Relations between Indonesia, the world's most populous Muslim nation, and Australia just to the south are among the most important in the Asia-Pacific region. The revelation that Australia tapped the mobile phones of Indonesia's president and his wife has plunged them to their lowest level since Australia led support for East Timor independence from Indonesia in 1999. Canberra's refusal to apologise or give a full account has led to demonstrations and flag-burning outside its embassy in Jakarta.
A typical response from intelligence veterans has been, what's new? A former Indonesian espionage chief is among those who said attempts to spy on national leaders were normal. And news of Australian eavesdropping on President Susilo Bambang Yudhoyono - in 2009 - followed the disclosure that the Americans have listened in to German Chancellor Angela Merkel's phone conversations. The difference is that President Barack Obama has apologised to allies following whistle-blower Edward Snowden's spying revelations. Not only has Australian Prime Minister Tony Abbott not done so, but he has resisted calls to sack a political strategist who compounded the perceived insult by tweeting references likening Indonesia's foreign minister to a "1970s Pilipino [sic] porn star" and disparaging Yudhoyono. At least the party insider apologised for what Abbott conceded were "tacky" remarks.

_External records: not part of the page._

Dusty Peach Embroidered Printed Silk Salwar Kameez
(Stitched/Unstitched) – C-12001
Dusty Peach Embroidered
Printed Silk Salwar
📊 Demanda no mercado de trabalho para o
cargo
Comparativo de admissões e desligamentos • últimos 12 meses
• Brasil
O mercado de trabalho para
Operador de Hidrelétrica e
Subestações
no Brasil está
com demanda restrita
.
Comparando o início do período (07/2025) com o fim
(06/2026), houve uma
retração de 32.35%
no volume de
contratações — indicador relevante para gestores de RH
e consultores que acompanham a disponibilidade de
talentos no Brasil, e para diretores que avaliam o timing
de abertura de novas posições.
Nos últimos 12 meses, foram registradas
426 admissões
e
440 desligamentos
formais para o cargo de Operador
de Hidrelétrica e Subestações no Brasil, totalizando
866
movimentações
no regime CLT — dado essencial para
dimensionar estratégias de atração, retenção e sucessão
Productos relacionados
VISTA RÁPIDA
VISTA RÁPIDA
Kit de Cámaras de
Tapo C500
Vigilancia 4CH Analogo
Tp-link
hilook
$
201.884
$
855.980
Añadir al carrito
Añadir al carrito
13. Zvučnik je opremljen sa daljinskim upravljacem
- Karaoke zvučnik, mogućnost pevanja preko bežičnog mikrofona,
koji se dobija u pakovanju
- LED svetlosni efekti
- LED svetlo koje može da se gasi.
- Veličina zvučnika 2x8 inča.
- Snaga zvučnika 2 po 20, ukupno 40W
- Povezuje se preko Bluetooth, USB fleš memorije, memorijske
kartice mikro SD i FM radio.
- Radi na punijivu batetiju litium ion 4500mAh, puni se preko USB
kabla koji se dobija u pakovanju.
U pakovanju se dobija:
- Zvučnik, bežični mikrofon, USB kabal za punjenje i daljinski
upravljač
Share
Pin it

Abbott pledged to safeguard the relationship with Indonesia - but did not stand on diplomacy in putting Australia's interests first. "Every government gathers information … Australia should not be expected to apologise for the steps we take to protect our country," he said. True, more than 100 Australians have died in Indonesian terrorist bombings. But Abbott's expression of regret for embarrassment he tried to blame on media reports is not contrite enough to save face for the Indonesians. Yudhoyono has suspended co-operation in military and security matters. This includes people-smuggling into Australia, in which Canberra depends on Jakarta's full co-operation to "stop the boats". In return for bipartisan support from the opposition Labor Party, which was in government when Yudhoyono's phone was tapped, Abbott should heed the advice of opposition leader Bill Shorten to apologise and reset the relationship in terms that recognise the need for compromise between security and privacy, for the sake of regional harmony and stability and Australia's border security.